Marshall admits he was 'average' at rugby

22 April 2014 05:31

Former rugby league star Benji Marshall admitted Tuesday that he made only an "average" union player but insisted he had no regrets about his brief foray into the 15-man code.

Marshall split from the Auckland Blues Super 15 side on Monday after barely two months playing union, with the 29-year-old conceding his move from league had been a failure.

"My lack of the technical aspects of rugby union was what was letting me down and I felt like I was playing rugby league on a rugby field with 14 other rugby players,'' he told Fairfax Media.

"But I definitely don't regret it because I have got everything I wanted to get out of it except the performance on the field -- which just hasn't worked out the way I wanted it to -- and I am just an average rugby player."

Marshall, who guided Wests Tigers to a National Rugby League (NRL) title in 2005, announced his switch to union in a blaze of publicity late last year, saying he wanted to make the All Blacks national team.

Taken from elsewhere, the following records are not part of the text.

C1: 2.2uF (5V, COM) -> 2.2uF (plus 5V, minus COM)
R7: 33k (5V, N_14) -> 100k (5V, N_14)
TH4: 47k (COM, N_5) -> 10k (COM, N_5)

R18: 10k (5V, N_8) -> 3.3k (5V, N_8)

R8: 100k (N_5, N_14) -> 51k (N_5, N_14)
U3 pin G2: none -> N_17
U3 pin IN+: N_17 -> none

But the New Zealand-born playmaker never looked comfortable and played only 212 minutes of the first eight games of the season.

A return to Australia's NRL appears his most likely option, although the only New Zealand-based team in the competition, the Auckland Warriors, said on Tuesday they were not interested in signing him.

Marshall pledged when he left Wests that he would never play against them in the NRL, although his manager Martin Tauber played down the commitment following the split with the Blues.

"That comment he made was probably made at the wrong time. It won't exist," Tauber told Sydney's Daily Telegraph, which reported that the Tigers had ruled out taking Marshall back.